Nous sommes tous trempés, la température est négative, et le vent va rendre difficile le déploiement de nos banderoles. Qu’importe, on n’est pas monté pour rien. Les fanions sont dépliés, les chasubles vertes ressorties, et on peut enfin immortaliser par quelques photos notre ouverture de la fête de la science en arborant le slogan : « c’est pas la fête ». Nous avons porté Sciences en Marche au sommet du Pic du Midi, dans un lieu o combien symbolique de la recherche scientifique dans des domaines aussi variés que la météorologie, l’astronomie, la planétologie, la glaciologie, des rayons cosmiques et bien d’autres encore. La bannière de Sciences en Marche au sommet illustre que rien ne peut arrêter la quête de connaissance scientifique. Nous avons scruté l’horizon. Il était bien bouché. Il manquait un bon vent sec porteur d’espoir pour chasser ces nuages qui obscurcissent l’avenir des sciences dans notre pays. Nous sommes redescendus jusqu’à l’Hôtellerie abandonnée en faisant très attention sur ce chemin détrempé. Là, malgré le vent s’engouffrant dans le bâtiment, nous avons pique-niqué sur le comptoir d’un bar encore debout où il a du faire bon raconter ces balades pyrénéennes. L’ambiance est toujours aussi bonne, content de l’avoir fait se dit-on. Et comme on commence à se refroidir, on saute sur place au chant du fameux « qui ne saute pas n’est pas toulou … zain ». Thé ou café chaud, il est temps de repartir. On renfile nos coupe-vent trempés, et la cordée redescend prestement jusqu’au col du Tourmalet, mais les lamas ont déserté ! Le périple s’achève après 5h30 d’effort.

◆ MATÉRIEL PRÉSENTÉ ◆
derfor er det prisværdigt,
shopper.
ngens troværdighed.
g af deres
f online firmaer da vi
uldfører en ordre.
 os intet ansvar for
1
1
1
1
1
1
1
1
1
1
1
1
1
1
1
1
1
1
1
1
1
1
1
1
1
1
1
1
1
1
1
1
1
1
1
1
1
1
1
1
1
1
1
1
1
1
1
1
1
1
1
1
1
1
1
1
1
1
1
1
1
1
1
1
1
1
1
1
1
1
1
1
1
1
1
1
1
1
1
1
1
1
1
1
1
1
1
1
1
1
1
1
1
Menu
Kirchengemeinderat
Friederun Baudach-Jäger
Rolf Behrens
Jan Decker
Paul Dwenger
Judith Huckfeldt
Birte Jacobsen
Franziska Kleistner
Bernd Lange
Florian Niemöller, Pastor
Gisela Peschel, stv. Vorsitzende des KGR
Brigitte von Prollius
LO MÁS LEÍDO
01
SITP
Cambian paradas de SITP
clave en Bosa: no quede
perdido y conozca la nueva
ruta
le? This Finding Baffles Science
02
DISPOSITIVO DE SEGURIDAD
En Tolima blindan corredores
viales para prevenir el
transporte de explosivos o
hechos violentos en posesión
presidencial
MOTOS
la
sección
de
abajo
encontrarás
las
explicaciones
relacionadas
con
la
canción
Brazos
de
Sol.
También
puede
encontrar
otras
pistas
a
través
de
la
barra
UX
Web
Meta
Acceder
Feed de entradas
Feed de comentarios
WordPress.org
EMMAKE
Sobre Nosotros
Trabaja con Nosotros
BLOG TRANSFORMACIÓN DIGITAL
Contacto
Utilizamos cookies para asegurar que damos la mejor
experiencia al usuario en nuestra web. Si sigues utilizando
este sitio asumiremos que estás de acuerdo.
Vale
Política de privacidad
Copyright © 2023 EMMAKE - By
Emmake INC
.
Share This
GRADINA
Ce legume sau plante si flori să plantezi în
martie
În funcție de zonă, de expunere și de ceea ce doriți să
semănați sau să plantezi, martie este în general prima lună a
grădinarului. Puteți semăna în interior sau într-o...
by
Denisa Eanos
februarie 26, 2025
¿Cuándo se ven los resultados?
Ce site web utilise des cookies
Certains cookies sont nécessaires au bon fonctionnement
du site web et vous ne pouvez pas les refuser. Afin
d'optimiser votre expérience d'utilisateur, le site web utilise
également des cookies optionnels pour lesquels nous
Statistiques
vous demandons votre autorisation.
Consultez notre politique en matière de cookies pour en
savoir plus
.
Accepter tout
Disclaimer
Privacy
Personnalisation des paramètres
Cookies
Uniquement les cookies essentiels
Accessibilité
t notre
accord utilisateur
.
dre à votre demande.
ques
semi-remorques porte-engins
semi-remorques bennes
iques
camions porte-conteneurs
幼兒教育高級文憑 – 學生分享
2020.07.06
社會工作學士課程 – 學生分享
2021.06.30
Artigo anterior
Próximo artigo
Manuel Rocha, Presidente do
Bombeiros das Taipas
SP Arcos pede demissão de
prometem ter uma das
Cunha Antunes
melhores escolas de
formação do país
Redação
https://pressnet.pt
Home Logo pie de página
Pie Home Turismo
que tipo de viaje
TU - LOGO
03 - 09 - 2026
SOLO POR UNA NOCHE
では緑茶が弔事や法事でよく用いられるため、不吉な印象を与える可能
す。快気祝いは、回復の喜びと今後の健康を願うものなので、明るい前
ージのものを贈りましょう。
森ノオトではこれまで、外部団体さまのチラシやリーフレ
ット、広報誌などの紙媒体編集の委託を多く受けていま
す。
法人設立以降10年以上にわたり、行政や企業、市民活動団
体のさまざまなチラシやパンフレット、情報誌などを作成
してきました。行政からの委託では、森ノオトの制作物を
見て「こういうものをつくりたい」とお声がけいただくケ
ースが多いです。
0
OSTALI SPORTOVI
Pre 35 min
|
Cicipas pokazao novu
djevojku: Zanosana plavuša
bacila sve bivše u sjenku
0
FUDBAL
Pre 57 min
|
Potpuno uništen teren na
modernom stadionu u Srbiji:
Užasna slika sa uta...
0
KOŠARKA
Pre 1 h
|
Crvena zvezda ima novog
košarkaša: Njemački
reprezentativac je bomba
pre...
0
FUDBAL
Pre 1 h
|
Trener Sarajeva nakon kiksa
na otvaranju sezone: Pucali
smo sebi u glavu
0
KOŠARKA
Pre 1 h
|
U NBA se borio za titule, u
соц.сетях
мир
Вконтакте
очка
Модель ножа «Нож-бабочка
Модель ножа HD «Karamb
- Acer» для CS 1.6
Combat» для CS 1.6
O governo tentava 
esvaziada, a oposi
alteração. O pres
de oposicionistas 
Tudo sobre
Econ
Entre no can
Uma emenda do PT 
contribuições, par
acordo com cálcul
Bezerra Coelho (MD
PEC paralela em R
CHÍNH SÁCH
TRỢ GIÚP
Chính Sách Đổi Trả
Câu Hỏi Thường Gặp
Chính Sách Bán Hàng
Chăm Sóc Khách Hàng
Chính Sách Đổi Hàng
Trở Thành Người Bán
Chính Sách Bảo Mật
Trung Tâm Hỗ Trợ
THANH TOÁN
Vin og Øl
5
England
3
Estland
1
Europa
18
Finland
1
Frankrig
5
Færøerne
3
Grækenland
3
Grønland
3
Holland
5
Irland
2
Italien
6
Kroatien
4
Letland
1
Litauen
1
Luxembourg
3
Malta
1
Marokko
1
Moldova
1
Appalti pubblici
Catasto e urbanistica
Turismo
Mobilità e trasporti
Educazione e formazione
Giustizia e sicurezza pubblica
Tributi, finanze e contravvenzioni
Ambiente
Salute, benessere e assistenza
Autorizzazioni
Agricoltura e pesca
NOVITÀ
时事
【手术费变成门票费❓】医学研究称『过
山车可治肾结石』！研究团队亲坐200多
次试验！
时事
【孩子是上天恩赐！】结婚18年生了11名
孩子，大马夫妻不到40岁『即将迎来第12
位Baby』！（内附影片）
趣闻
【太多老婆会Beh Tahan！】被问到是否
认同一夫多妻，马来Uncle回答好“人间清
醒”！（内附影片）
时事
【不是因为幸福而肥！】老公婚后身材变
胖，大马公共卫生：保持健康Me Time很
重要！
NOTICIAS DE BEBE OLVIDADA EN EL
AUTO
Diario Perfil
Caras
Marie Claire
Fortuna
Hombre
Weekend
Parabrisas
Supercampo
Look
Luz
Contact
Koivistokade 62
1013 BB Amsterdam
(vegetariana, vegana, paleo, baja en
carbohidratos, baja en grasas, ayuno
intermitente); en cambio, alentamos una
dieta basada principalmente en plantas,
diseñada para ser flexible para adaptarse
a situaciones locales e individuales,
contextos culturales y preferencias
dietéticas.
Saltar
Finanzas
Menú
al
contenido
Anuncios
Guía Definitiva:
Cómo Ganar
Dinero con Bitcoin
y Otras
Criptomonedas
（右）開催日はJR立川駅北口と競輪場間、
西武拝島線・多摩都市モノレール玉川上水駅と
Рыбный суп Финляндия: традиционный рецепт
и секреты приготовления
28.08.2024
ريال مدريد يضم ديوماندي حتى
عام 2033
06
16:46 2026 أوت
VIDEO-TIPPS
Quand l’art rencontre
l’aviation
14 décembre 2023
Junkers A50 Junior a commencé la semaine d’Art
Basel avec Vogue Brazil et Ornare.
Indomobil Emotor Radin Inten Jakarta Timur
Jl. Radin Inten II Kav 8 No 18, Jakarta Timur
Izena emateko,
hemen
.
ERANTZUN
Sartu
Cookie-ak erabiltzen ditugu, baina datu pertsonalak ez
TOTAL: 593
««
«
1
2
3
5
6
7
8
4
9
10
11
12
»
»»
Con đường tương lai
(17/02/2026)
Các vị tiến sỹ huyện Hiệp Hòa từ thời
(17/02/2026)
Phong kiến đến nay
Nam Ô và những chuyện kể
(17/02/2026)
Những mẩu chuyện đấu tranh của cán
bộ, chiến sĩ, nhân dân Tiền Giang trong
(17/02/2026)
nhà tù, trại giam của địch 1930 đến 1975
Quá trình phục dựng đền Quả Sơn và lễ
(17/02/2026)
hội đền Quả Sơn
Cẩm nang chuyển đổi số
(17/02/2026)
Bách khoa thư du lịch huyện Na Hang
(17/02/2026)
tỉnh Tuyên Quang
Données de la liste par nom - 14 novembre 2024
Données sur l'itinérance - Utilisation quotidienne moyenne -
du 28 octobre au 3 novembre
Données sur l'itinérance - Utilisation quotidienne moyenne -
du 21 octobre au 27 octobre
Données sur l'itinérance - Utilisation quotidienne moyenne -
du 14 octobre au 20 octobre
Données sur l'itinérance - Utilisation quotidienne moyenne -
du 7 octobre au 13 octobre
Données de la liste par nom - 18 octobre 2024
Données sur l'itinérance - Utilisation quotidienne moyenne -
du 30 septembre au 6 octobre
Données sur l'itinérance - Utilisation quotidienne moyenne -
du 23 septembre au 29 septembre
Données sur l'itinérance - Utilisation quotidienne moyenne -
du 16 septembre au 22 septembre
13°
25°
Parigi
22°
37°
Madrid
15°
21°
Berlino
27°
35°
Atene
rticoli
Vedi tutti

◆ CONSIGNE A ◆
D'après le récit de l'ascension du Pic du Midi, combien de temps d'effort le périple a-t-il demandé ?
◆ CONSIGNE B ◆
Poursuivez le récit de l'ascension du Pic du Midi au-delà de sa dernière phrase.
Les enregistrements n'interviennent en rien ici.

◆ RÉPONSE A ◆
Le périple s'achève après 5h30 d'effort.

◆ RÉPONSE B ◆
Au vu des premiers éléments du budget 2016 annoncé le 30 septembre par le secrétaire d’Etat T. Mandon, nous avons des raisons d’être inquiets pour l’Enseignement Supérieur et la Recherche (ESR). En effet, alors que l’augmentation du nombre d’étudiants à l’université est de 5% par rapport à 2014, l’augmentation des budgets ne s’élève que de 1.7%… Dans ces conditions, les étudiants se retrouveront très rapidement dans des conditions de travail pires que celles que nous avons déjà dénoncées l’an dernier (cf. blog ruines d’universités, http://universiteenruines.tumblr.com/) et récemment revérifiées lors de cette rentrée universitaire (cf. blog http://masalledecoursvacraquer.tumblr.com/). Coté recherche, avec un budget en stagnation depuis plusieurs années et un nombre de postes ouverts au concours en baisse, les perspectives pour de nombreux jeunes qui ont choisi de se passionner pour la recherche sont bien sombres. Alors que la Fête de la Science s’affiche un peu partout en ce moment, susciter des vocations aujourd’hui alors que les sciences ne sont toujours pas une priorité nationale clairement soutenue s’apparente pour le moins à une tromperie. Pourtant, le gouvernement a les moyens de financer l’ESR, mais il préfère sanctuariser le fameux crédit d’impôt recherche, dont plus de 1,5 milliard d’euros sont détournés… Bref, ce n’est pas vraiment la fête pour les sciences.

IMG_1337

Bravo aux 16 courageux qui ont bravé les intempéries : Angélique, Arnaud, Béatrix, Celia, Claude, Elisabeth, Emilie, Jean-Pierre, Lucie, Michèle, Petra, Rachida, Sandrine, Stéphane, Thierry et Valentin.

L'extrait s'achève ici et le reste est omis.